I wish the head coach at Iowa was succesful and figuratively had the Hawkeye logo tattoo. There is a coach out there that literally has one. I want a coach that wants to win a trophy game more than a game against Purdue or Penn St., not because the fans want it or it is part of the job requirements, but because it personally means more to him as a hawkeye. I want the coach to be invested in Iowa City because he loves being a hawkeye, not because he wants to be a good community citizen.
Some coaches like Dantonio love tweaking their rival and do so publicly and you can tell he does not like Michigan more than other teams. Ferentz's boys in the past have said Iowa State is just another game. Some coaches like Fry put "ANF" on the helmets and there is extra pride for Iowa beyond a football game. Some coaches go viral over their locker room speeches.
It is not about being a fair weather fan of Iowa, it is about whether you can be a fan of a coach that you do not really believe wants to be the coach at Iowa past the paycheck and the personal satisfaction of doing a professional and successful job. Because at the end of the day, once that success has been gone for several years, there is no personal loyalty to that coach because there is no feeling that coach is loyal to your organization past what is required of him as a professional.

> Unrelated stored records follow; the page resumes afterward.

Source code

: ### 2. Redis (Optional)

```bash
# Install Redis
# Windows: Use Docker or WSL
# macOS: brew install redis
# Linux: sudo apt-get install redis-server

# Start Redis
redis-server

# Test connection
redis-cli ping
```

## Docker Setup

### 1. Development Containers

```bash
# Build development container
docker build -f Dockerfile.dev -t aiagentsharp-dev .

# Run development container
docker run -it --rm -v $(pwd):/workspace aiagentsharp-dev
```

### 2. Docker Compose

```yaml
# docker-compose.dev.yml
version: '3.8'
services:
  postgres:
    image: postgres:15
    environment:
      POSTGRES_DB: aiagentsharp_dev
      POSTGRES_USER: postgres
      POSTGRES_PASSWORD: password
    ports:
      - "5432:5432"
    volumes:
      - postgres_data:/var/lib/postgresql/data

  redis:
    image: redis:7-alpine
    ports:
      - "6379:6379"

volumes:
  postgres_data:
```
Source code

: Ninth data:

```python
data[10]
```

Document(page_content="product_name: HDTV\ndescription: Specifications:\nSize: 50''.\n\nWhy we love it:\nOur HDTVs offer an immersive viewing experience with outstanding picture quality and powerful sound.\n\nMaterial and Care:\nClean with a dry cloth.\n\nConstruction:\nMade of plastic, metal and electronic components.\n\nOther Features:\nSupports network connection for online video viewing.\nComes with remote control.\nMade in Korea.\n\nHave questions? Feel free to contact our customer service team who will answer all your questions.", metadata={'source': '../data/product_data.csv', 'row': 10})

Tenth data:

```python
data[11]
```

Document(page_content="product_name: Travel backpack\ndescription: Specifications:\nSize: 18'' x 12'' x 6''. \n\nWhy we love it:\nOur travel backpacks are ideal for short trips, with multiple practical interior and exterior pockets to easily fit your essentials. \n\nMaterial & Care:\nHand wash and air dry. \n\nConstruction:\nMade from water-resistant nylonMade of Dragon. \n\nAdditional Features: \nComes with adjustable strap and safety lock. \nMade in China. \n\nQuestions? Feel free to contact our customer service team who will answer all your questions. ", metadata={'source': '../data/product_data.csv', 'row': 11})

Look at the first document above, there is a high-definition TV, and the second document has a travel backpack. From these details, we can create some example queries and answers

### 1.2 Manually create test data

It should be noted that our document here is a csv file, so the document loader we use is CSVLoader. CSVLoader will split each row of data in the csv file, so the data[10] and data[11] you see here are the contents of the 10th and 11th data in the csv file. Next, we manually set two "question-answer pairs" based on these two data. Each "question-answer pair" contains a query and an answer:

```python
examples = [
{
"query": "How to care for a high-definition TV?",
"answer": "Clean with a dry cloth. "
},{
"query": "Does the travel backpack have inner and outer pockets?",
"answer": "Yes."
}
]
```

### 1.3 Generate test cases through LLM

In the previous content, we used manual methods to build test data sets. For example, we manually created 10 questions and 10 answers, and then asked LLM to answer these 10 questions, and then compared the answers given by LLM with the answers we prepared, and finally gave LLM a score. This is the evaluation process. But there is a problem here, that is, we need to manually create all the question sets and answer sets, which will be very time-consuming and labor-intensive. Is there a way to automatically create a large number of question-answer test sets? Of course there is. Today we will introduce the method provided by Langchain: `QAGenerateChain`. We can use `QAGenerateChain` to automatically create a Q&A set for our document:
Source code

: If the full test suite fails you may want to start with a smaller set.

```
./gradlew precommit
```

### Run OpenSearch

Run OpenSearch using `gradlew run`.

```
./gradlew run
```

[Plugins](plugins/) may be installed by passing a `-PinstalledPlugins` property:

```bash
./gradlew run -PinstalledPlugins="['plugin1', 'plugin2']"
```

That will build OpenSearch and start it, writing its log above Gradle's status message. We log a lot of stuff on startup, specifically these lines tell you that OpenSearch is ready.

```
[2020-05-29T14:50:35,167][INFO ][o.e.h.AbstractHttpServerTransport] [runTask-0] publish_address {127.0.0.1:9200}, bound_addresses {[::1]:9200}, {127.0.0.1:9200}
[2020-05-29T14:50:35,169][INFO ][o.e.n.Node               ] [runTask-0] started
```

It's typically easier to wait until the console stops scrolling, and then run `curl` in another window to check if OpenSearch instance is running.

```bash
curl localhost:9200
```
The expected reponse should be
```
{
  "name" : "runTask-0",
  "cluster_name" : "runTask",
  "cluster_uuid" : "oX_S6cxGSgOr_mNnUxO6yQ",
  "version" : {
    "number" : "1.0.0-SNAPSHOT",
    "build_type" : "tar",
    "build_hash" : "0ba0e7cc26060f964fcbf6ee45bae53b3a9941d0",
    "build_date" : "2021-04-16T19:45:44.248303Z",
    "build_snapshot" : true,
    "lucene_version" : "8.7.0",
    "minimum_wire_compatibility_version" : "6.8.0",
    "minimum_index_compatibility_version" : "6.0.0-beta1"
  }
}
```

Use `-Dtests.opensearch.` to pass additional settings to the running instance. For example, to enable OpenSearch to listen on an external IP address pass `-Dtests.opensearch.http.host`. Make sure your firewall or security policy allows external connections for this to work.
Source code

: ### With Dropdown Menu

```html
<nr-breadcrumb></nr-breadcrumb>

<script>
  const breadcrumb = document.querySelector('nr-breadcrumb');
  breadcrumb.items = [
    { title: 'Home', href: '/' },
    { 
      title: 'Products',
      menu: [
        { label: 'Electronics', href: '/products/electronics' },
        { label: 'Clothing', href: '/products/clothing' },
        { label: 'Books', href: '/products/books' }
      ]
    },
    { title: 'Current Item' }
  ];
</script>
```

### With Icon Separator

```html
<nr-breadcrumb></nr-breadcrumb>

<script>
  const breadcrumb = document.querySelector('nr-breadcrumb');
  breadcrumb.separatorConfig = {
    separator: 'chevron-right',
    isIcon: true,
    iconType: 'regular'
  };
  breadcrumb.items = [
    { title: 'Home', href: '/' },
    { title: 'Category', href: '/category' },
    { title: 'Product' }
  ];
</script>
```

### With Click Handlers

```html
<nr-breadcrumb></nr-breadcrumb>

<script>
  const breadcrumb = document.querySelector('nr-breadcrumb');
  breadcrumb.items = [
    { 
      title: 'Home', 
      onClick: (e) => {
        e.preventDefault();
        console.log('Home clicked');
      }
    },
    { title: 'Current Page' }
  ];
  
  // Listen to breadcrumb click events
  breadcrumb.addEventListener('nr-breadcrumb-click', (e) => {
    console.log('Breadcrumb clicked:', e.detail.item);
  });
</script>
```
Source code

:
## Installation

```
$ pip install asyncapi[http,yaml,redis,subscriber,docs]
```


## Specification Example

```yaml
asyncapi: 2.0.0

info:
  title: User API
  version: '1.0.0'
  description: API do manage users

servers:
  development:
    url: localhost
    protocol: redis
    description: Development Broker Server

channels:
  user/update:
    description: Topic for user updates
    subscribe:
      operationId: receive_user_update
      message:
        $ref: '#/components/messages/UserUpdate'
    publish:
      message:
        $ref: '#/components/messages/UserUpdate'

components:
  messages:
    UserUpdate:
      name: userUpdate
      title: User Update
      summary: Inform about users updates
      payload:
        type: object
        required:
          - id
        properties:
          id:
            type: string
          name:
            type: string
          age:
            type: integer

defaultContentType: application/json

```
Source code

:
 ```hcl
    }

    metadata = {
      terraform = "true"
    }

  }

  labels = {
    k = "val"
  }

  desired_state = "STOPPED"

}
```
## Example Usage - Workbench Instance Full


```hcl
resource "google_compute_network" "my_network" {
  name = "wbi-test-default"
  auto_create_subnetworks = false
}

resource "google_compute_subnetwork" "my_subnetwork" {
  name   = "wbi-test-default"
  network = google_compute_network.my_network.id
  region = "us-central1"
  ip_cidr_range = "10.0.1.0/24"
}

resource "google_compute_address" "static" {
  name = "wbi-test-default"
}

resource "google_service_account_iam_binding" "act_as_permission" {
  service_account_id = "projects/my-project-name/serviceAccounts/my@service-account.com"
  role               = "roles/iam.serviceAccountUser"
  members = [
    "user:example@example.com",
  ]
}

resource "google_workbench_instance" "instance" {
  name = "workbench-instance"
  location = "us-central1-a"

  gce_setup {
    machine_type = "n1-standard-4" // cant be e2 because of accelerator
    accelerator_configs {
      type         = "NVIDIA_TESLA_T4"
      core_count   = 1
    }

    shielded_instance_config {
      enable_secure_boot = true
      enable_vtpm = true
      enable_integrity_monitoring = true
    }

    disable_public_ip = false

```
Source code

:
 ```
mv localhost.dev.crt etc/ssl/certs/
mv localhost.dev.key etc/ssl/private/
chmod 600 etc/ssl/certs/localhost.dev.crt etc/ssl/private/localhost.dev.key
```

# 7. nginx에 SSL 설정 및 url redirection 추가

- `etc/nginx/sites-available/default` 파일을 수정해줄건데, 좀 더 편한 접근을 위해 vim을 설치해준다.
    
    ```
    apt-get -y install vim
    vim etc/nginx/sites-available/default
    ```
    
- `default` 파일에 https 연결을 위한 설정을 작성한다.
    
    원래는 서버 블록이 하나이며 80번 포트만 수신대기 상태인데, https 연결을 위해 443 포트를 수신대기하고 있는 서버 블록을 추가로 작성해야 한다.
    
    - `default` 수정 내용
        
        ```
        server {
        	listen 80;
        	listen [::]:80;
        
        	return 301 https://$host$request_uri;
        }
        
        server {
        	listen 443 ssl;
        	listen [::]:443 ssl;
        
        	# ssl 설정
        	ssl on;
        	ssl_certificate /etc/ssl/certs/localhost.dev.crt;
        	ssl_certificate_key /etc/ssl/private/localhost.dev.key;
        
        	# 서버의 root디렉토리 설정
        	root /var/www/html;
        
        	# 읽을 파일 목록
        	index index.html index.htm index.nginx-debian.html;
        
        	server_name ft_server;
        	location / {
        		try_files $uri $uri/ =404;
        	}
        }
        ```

Don't get me wrong, I will take a Lute Olsen who is successful and getting a paycheck over a Rhoads who is not successful and loves being at their job over more prestigious and better paying ones. But, you take success out of the equation and people will stick by the guy longer that is there because he loves Iowa more than he loves being a head coach.
Some may point at the opportunity to go to the NFL as some loyalty to Iowa, and I will point out the unprecedented and unmatched since contract that was used to keep him here. Some may cry foul and say he is a success by developing talent in a place hard to recruit, and I will point out many of those are walk-on and low star linemen from Iowa that wanted to be Hawkeyes regardless of the coach.
The bottom line is this: if the coach takes a workman approach to each game and has no investiture to the institution past success, then that is what he is judged on. The only real argument is then what is success, and I hear a lot of excuses why there is none or what "success" is from Ferentz, which shows that arguments for a new coach are not unwarranted.